Scan the entries for the word "labels", and copy every line where it appears.

☆ ☆ ☆ ☆ ☆

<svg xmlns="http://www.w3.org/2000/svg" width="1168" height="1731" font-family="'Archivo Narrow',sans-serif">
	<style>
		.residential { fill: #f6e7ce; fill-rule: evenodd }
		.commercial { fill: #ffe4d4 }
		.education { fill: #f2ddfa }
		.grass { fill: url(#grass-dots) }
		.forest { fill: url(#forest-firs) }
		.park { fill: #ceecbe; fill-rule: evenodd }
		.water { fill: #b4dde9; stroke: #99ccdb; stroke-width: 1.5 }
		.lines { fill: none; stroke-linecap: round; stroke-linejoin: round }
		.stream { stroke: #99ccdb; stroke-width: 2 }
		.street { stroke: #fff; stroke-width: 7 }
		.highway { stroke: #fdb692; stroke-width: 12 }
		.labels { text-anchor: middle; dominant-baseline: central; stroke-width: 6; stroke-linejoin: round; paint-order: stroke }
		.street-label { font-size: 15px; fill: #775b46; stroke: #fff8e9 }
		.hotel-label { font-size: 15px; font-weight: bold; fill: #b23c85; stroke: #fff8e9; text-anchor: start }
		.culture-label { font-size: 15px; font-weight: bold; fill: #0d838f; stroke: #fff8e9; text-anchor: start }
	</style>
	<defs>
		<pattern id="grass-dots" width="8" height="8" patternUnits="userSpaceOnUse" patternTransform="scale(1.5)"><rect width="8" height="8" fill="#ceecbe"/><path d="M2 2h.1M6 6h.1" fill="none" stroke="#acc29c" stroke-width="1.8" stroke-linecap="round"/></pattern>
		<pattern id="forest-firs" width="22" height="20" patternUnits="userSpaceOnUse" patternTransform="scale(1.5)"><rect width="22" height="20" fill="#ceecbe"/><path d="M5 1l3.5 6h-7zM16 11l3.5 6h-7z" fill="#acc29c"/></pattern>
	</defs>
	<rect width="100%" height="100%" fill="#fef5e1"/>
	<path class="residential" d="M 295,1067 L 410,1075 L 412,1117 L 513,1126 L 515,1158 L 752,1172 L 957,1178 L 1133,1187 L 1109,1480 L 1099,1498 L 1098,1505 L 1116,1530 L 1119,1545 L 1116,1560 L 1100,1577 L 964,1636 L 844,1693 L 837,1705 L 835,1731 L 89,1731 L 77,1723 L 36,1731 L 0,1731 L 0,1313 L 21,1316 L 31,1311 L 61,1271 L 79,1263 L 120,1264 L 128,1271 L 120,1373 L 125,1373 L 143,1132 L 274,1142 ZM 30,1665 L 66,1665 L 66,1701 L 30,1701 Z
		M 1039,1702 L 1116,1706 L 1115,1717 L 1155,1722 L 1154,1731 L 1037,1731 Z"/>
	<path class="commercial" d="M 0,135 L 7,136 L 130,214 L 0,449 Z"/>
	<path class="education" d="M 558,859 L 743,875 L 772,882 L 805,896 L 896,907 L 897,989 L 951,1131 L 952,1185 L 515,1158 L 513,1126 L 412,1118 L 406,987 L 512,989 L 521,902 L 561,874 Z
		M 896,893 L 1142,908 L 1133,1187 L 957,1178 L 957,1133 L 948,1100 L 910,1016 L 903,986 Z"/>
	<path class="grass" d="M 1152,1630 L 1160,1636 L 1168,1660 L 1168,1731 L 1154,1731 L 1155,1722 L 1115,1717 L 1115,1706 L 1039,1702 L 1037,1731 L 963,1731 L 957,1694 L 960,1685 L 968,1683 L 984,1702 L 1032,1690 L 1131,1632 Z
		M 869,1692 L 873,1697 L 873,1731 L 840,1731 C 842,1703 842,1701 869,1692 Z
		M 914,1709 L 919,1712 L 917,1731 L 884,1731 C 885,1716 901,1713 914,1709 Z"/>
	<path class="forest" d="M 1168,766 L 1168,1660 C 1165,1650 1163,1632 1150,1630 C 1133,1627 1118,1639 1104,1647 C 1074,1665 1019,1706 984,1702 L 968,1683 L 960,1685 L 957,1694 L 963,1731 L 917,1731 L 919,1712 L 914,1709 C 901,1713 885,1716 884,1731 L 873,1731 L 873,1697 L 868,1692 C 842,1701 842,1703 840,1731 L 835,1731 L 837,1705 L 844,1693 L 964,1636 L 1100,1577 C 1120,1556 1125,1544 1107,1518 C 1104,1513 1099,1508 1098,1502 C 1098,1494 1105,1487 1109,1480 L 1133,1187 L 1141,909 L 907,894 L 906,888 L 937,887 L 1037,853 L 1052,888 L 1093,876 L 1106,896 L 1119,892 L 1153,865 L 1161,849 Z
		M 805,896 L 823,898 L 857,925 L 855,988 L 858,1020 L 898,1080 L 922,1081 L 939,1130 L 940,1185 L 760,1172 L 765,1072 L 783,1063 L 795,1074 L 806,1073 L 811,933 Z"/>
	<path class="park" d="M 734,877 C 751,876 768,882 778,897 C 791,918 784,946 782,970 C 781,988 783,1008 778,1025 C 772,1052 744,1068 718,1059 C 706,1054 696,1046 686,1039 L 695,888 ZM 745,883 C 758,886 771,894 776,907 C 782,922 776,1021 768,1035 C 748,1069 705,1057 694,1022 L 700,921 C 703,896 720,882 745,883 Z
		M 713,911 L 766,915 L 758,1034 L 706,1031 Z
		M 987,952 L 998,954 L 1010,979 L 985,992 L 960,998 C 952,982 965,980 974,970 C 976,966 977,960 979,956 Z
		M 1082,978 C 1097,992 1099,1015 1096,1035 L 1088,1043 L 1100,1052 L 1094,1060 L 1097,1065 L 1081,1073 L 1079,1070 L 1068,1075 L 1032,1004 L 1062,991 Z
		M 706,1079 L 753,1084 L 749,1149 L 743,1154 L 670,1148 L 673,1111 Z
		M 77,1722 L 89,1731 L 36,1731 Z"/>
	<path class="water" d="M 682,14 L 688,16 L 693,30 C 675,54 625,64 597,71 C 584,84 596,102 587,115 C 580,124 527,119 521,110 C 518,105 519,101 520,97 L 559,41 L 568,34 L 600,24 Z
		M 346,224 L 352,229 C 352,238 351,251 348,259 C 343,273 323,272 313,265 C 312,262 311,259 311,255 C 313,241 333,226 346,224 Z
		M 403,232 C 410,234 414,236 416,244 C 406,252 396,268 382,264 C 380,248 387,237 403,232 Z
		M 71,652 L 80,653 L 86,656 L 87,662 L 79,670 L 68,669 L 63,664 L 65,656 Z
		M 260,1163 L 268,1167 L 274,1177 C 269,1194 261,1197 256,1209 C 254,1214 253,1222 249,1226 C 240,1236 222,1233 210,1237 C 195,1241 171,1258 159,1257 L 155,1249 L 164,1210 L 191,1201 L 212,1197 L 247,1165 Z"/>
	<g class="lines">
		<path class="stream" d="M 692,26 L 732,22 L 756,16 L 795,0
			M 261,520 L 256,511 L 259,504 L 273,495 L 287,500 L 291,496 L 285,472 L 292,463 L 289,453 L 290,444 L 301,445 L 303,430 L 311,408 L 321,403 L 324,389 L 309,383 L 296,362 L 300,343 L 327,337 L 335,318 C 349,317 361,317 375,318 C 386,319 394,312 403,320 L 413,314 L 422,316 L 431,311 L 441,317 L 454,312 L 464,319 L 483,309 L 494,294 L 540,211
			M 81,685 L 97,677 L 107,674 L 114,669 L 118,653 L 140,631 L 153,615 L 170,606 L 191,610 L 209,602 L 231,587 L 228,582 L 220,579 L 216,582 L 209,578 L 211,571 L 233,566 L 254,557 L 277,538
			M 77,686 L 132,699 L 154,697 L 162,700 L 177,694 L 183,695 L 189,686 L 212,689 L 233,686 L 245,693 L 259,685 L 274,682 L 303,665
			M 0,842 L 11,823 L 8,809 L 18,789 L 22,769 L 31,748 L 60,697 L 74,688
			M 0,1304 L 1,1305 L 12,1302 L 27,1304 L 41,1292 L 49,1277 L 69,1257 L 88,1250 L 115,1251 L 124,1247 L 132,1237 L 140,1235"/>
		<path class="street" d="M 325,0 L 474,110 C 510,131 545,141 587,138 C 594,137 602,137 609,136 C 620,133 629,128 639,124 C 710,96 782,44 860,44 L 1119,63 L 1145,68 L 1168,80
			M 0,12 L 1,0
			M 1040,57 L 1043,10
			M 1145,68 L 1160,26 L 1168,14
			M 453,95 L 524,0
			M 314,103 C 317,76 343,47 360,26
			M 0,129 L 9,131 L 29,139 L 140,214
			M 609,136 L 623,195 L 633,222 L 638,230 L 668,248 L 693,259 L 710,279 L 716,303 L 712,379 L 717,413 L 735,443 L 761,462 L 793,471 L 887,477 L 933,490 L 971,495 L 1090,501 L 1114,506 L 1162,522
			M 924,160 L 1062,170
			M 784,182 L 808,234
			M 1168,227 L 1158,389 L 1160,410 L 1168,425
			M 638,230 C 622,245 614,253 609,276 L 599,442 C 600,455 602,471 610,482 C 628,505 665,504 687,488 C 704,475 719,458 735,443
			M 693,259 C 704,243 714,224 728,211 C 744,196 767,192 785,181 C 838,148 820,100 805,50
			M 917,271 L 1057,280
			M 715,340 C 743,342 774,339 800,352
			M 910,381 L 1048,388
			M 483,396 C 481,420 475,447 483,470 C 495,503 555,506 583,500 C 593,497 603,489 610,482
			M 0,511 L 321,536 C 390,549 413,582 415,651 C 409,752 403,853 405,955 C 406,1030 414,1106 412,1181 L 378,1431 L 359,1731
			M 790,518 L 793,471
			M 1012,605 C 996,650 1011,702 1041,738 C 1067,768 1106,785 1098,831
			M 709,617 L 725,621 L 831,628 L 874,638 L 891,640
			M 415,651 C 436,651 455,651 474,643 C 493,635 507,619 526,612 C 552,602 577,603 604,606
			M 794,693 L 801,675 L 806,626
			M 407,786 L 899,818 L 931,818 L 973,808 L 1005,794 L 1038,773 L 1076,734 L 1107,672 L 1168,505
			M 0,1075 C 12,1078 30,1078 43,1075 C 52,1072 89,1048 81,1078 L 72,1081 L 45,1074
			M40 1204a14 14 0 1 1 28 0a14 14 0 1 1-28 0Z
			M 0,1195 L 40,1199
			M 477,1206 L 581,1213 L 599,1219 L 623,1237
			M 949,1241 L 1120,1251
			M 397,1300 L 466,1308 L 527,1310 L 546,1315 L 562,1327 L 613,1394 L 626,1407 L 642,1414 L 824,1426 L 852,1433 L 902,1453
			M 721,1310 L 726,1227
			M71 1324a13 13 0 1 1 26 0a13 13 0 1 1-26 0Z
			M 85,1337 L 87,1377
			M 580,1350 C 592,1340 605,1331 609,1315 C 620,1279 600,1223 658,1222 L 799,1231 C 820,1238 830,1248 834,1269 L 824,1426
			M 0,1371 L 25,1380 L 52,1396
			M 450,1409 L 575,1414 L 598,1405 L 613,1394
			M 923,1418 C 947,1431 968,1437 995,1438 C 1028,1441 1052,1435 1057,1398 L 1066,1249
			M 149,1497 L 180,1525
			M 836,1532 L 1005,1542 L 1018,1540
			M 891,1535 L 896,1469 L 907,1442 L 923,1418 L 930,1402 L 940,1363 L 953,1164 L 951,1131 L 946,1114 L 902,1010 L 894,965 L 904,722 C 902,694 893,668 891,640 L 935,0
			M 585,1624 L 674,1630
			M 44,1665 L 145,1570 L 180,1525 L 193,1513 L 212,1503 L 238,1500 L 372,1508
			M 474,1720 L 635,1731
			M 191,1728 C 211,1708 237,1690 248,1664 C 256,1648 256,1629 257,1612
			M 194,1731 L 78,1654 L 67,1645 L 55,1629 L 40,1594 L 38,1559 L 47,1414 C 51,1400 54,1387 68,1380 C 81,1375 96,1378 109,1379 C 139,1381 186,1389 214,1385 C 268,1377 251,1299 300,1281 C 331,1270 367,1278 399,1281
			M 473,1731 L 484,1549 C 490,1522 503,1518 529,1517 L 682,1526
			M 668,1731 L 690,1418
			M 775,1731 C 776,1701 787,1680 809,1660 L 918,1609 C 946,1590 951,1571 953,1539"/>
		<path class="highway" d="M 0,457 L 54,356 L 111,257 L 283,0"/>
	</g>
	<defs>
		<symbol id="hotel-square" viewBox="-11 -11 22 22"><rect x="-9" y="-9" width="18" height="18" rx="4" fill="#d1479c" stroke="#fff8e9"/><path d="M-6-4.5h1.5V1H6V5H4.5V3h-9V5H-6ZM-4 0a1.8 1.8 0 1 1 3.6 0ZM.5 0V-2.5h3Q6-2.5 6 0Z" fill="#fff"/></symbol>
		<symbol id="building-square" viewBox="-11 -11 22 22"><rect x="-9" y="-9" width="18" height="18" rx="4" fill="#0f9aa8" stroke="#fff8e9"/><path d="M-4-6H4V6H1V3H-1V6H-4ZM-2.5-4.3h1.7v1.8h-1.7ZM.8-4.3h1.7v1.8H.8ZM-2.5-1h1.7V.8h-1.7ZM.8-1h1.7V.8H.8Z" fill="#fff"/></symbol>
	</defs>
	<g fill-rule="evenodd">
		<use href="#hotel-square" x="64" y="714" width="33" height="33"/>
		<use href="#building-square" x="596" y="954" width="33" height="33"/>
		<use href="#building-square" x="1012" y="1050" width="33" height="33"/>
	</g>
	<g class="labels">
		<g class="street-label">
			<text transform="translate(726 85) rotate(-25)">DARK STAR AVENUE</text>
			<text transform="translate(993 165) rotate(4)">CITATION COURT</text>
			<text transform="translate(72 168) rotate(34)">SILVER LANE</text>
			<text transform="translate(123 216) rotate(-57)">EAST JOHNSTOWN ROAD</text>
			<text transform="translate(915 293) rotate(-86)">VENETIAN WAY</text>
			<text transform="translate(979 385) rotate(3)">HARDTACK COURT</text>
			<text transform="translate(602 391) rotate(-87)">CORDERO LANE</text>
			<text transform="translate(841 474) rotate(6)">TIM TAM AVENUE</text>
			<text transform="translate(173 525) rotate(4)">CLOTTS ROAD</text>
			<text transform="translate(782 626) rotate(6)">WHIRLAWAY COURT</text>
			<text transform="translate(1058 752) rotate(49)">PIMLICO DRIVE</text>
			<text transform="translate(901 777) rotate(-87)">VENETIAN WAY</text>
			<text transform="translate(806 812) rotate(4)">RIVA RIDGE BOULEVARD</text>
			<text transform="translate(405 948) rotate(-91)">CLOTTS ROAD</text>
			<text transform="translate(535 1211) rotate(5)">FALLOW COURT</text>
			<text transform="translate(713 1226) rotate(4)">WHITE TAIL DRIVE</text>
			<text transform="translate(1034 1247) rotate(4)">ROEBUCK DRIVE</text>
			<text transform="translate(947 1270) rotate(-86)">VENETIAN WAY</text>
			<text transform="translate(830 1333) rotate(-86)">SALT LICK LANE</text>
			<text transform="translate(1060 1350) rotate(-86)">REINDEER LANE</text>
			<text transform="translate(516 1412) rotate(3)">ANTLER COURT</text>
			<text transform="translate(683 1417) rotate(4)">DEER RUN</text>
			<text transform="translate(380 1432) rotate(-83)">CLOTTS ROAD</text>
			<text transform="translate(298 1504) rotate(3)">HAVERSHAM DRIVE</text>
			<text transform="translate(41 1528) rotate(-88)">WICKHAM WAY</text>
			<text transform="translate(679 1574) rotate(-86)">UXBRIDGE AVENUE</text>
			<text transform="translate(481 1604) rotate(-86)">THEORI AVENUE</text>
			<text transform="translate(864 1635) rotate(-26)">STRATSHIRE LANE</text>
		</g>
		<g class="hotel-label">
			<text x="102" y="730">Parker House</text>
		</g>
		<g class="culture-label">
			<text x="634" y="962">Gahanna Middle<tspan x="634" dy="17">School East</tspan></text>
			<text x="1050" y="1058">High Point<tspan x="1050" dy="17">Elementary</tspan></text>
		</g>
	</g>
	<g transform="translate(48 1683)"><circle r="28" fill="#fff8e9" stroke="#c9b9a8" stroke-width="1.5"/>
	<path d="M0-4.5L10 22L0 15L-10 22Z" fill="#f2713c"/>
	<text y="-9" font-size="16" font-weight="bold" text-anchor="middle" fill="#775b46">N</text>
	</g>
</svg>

☆ ☆ ☆ ☆ ☆

ANSWER TO THIS EXERCISE:
		.labels { text-anchor: middle; dominant-baseline: central; stroke-width: 6; stroke-linejoin: round; paint-order: stroke }
	<g class="labels">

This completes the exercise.